◆ Instructions to follow
Output the text lines of the following entries verbatim, leaving out the pictures.

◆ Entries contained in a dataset
-=-=-

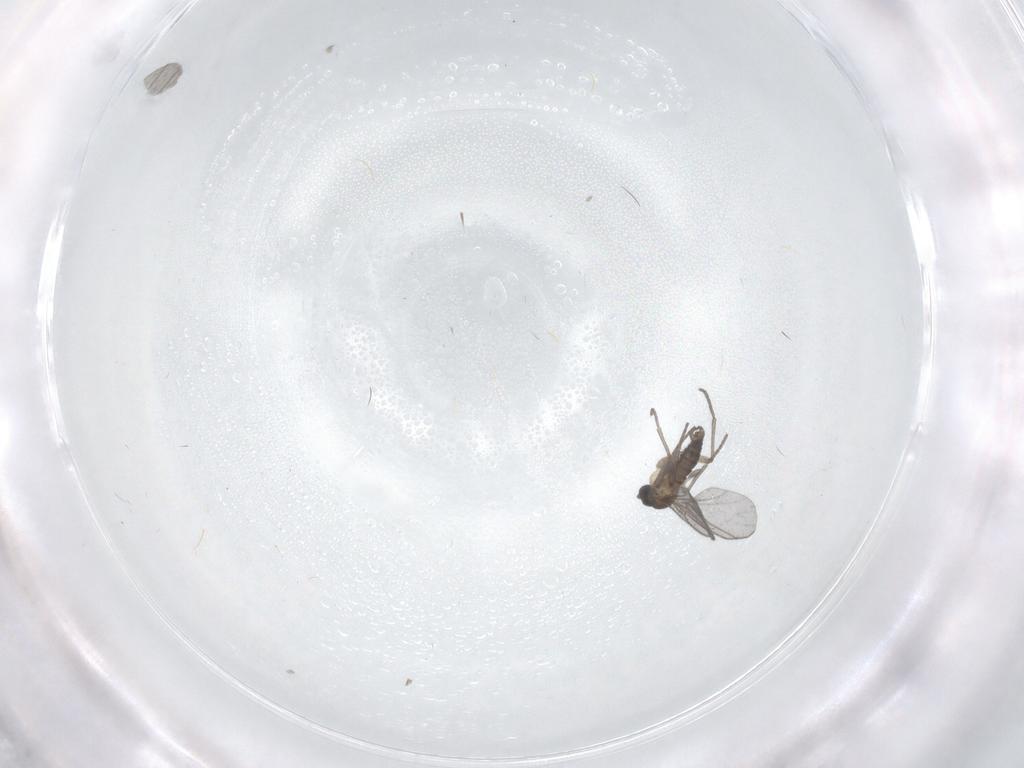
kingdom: Animalia
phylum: Arthropoda
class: Insecta
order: Diptera
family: Sciaridae
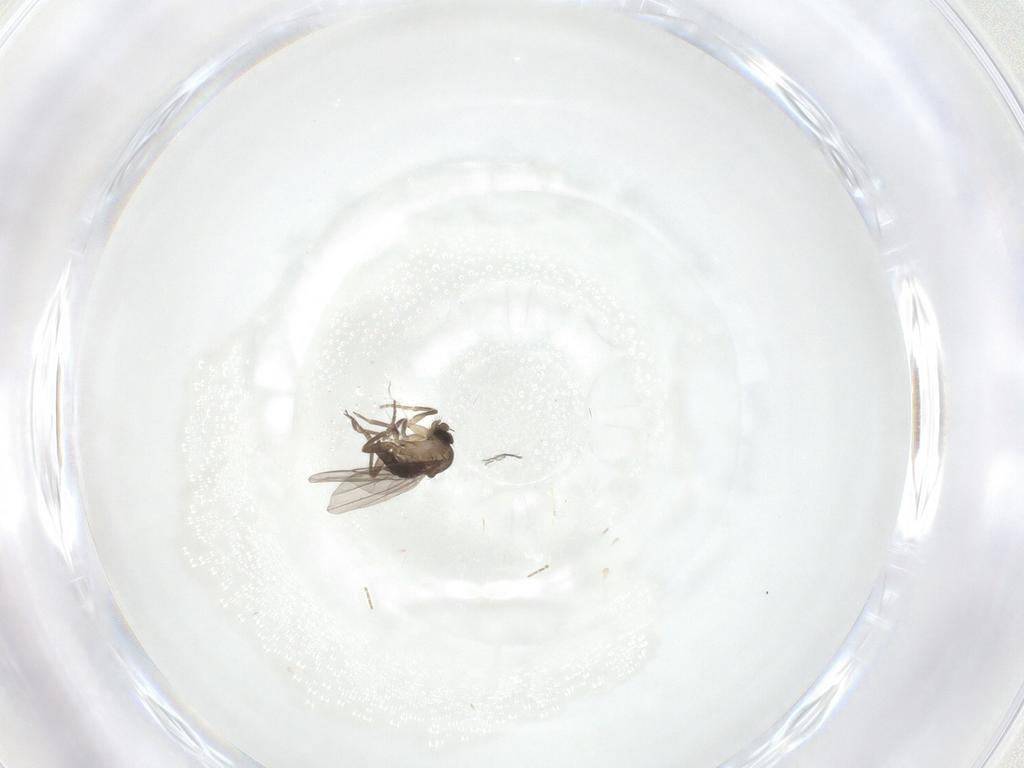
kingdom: Animalia
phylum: Arthropoda
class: Insecta
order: Diptera
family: Phoridae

-=-=-

◆ Output for this exercise
kingdom: Animalia
phylum: Arthropoda
class: Insecta
order: Diptera
family: Sciaridae
kingdom: Animalia
phylum: Arthropoda
class: Insecta
order: Diptera
family: Phoridae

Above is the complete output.